Sugestie wynikają z trwającej walki antymonopolowej toczącej się z amerykańskim gigantem wyszukiwarek w związku z jego działalnością związaną z wyszukiwarkami internetowymi.
W sierpniu amerykański sędzia okręgowy Amit Mehta orzekł, że Google bezprawnie zmiażdżył konkurencję w wyszukiwarkach – od tej decyzji firma obiecała się odwołać.
W złożonym w piątek wniosku prawnym Google stwierdził, że powinno mieć możliwość dalszego zawierania tych umów z innymi firmami, jednocześnie poszerzając oferowane przez siebie opcje.
Opcje te obejmują możliwość przypisania różnych domyślnych wyszukiwarek do różnych platform i trybów przeglądania.

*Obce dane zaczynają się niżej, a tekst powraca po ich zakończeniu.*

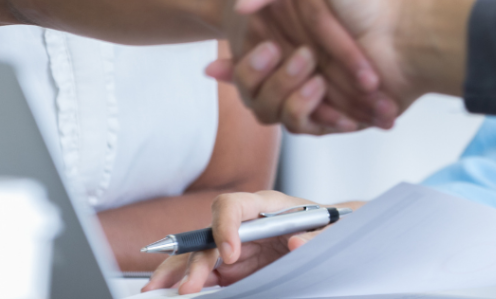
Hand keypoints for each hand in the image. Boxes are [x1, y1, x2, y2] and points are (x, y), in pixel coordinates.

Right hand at [142, 190, 360, 294]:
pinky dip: (191, 279)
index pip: (233, 206)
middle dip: (195, 260)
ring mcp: (240, 244)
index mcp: (267, 206)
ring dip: (181, 271)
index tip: (229, 254)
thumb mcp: (331, 230)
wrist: (336, 235)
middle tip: (188, 288)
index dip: (225, 227)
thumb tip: (295, 240)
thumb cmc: (332, 226)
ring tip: (158, 289)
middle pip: (210, 234)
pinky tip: (173, 288)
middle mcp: (246, 223)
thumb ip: (315, 235)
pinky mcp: (239, 264)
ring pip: (202, 253)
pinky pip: (210, 271)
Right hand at [221, 0, 405, 131]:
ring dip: (290, 94)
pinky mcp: (325, 111)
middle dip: (270, 74)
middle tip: (300, 56)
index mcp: (281, 23)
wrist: (406, 37)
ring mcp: (305, 85)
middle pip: (250, 82)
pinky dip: (316, 114)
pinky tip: (329, 95)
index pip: (245, 47)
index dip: (246, 53)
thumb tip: (239, 4)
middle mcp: (289, 56)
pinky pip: (300, 124)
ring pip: (269, 107)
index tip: (267, 46)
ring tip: (319, 81)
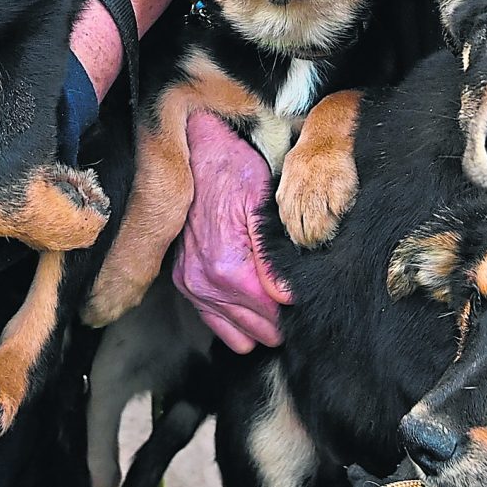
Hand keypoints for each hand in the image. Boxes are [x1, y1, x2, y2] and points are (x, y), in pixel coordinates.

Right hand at [171, 112, 291, 351]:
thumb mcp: (261, 207)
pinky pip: (213, 319)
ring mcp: (190, 284)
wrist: (197, 154)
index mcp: (226, 268)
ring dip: (256, 324)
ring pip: (235, 333)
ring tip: (274, 303)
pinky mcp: (183, 280)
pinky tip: (249, 302)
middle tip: (292, 299)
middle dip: (277, 321)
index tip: (303, 298)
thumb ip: (272, 259)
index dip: (291, 312)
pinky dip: (233, 318)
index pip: (270, 316)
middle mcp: (203, 283)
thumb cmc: (234, 172)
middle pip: (255, 330)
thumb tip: (288, 298)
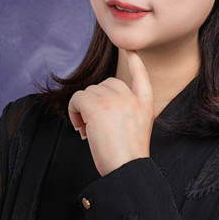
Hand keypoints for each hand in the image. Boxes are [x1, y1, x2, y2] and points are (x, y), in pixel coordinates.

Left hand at [68, 50, 154, 175]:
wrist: (127, 170)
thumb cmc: (128, 159)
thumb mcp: (136, 130)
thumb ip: (125, 113)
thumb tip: (99, 107)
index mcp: (145, 104)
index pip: (141, 75)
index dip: (134, 61)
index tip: (129, 49)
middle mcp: (132, 98)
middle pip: (106, 84)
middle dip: (96, 101)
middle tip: (93, 126)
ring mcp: (115, 100)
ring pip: (89, 92)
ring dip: (83, 109)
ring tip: (87, 130)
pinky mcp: (97, 106)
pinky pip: (77, 98)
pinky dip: (73, 111)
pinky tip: (80, 127)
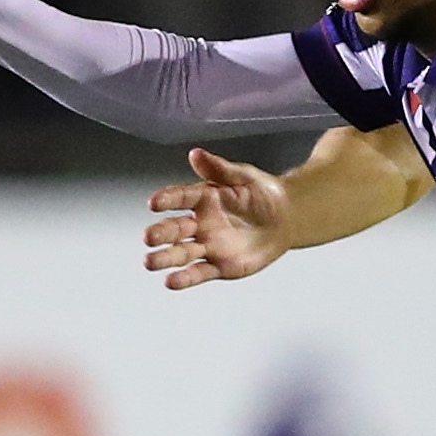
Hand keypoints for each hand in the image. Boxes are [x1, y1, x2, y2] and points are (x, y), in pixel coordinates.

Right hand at [144, 148, 292, 289]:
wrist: (286, 218)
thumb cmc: (263, 193)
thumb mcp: (244, 177)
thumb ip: (220, 168)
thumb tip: (195, 154)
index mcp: (202, 198)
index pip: (180, 198)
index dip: (167, 200)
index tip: (154, 203)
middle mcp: (199, 223)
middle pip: (175, 229)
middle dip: (161, 233)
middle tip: (149, 237)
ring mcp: (208, 245)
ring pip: (182, 253)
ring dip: (165, 258)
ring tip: (150, 262)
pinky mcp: (219, 266)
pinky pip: (199, 272)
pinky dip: (185, 278)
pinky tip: (171, 281)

Sugerowane przez Google rozwiązania wymagają również umożliwienia partnerom zmiany domyślnego dostawcy wyszukiwania co najmniej co 12 miesięcy.
Propozycje wyraźnie kontrastują z radykalnymi środkami zaradczymi zaproponowanymi w zeszłym miesiącu przez Departament Sprawiedliwości Stanów Zjednoczonych (DOJ), który zalecił sędziemu Mehcie zmuszenie firmy do zaprzestania zawierania umów o podziale przychodów.
Prawnicy Departamentu Sprawiedliwości zażądali także, aby Google sprzedał Chrome, najpopularniejszą przeglądarkę internetową na świecie.
Według platformy analizy ruchu w Internecie wyszukiwarka Google odpowiada za około 90% wszystkich wyszukiwań online na całym świecie Licznik statystyk.
W oświadczeniu Google nazwał środki zaradcze Departamentu Sprawiedliwości „przesadnymi” i stwierdził, że nawet własne kontrpropozycje, które zostały złożone w odpowiedzi na termin wyznaczony przez sąd, będą kosztowne dla partnerów.
Oczekuje się, że sędzia Mehta wyda decyzję na etapie postępowania naprawczego w tej przełomowej sprawie do sierpnia, po rozprawie.